Her move to Canberra was delayed by COVID-19, but Murray says it was a blessing in disguise, allowing her to spend precious time on Country again.
“I was moving up from Victoria, so I stopped at Mum and Dad’s near the border and got caught by the travel restrictions. I did my first eight or nine months at ANU remotely — so it was an interesting start! But it gave me time to reconnect.
“Mum and Dad’s place is where it all started for me really, so I don’t think I could’ve made the move to Canberra and taken on something this big without having that time first.”
It’s fitting then that Murray’s research will focus on Victoria, and in particular Aboriginal self-determination there.
She says the southern state is actually making great strides in terms of Indigenous recognition. She’s interested in what that looks like in a practical sense, and how First Nations peoples are responding.
“Our aim is to help heal Country, and part of healing the Country is healing the people.”
“First Nations peoples in Victoria have been governing themselves successfully for thousands of years — we’ve just had particular challenges placed upon us.
“For example, when it comes to things like cultural burning, there’s a rhetoric of ‘we want to allow Aboriginal people to be more self-determining’, but immediately there’s a barrier there because government policy says to light a fire on public land you have to tick all these boxes — you have to be a fully-fledged firefighter and have a medical from an approved doctor.

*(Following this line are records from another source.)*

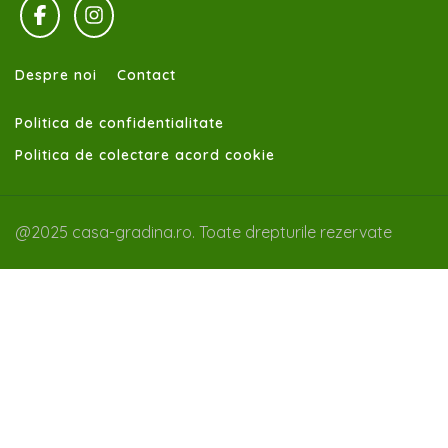
Despre noi
Contact
Politica de confidentialitate
Politica de colectare acord cookie
@2025 casa-gradina.ro. Toate drepturile rezervate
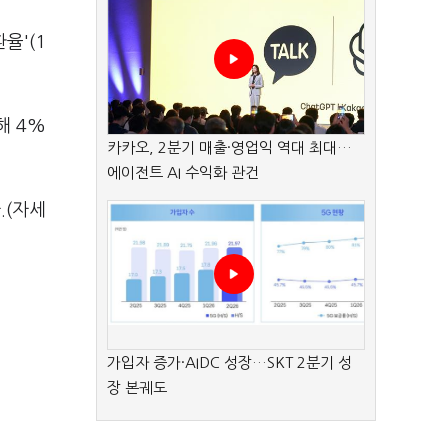
율'(1
해 4%
카카오, 2분기 매출·영업익 역대 최대…
에이전트 AI 수익화 관건
.(자세
가입자 증가·AIDC 성장…SKT 2분기 성
장 본궤도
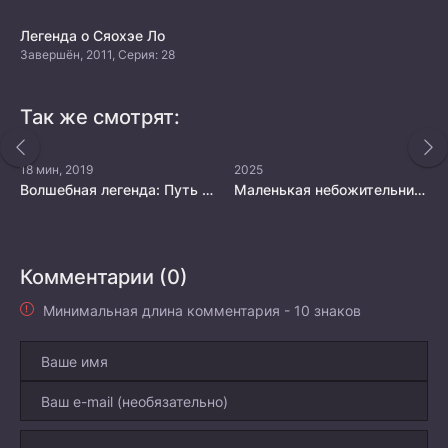
Легенда о Сяохэе Ло
Завершён, 2011, Серия: 28
Так же смотрят:
18 мин, 2019
2025
Волшебная легенда: Путь к бессмертию 3
Маленькая небожительница Чжияо
Комментарии (0)
Минимальная длина комментария - 10 знаков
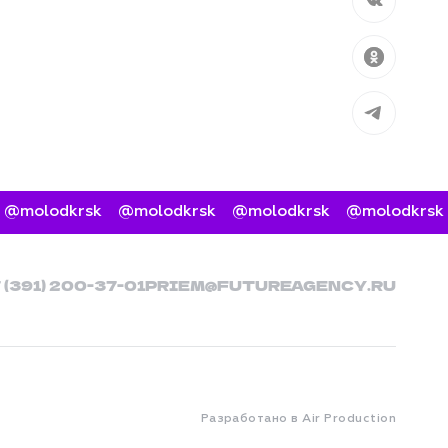
Вконтакт
Одноклас
Telegram
@molodkrsk
@molodkrsk
@molodkrsk
@molodkrsk
7 (391) 200-37-01
PRIEM@FUTUREAGENCY.RU
Разработано в Air Production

“At the end of the day we’re talking about cultural burning, using traditional methods from our ancestors. We’re just looking after our Country and connecting to our ancestors.”
Murray is interested in what’s being done to remove these structural barriers and how the narrative of Indigenous self-determination is changing.
“We’ve had to change our systems to fit around a settler society government, so I’m also really interested in our response, now that government is trying to change the way it works to accommodate our systems.”
Murray says she feels like she’s been preparing for this opportunity to bring Indigenous knowledge and Western science together her whole life, starting her apprenticeship as that young kid on Country in regional Victoria.
“My dad was an Aboriginal ranger for a long time, so when it came to choose a career, I was always going to go down the environmental science path. After I finished university there was a period of time where Dad was the ranger on the Victorian side of the Murray River and I was on the NSW side — so the Murrays had the Murray covered!”
Recently Murray was able to travel back to Victoria for a women’s cultural camp —part of a project to help bushfire recovery.
“The bushfires hit pretty hard down there. Our aim is to help heal Country, and part of healing the Country is healing the people.
“Catching up with my aunties and hearing all of their stories, I’m learning from them and I’m also able to pass on some of the Western knowledge I’ve picked up, so it’s pretty special.
“I feel like I’ve gotten to a stage where I’m really able to give something back. Everything we do as a people is for the next generation. We need to leave things in as good a condition if not better for them, that’s my intention.”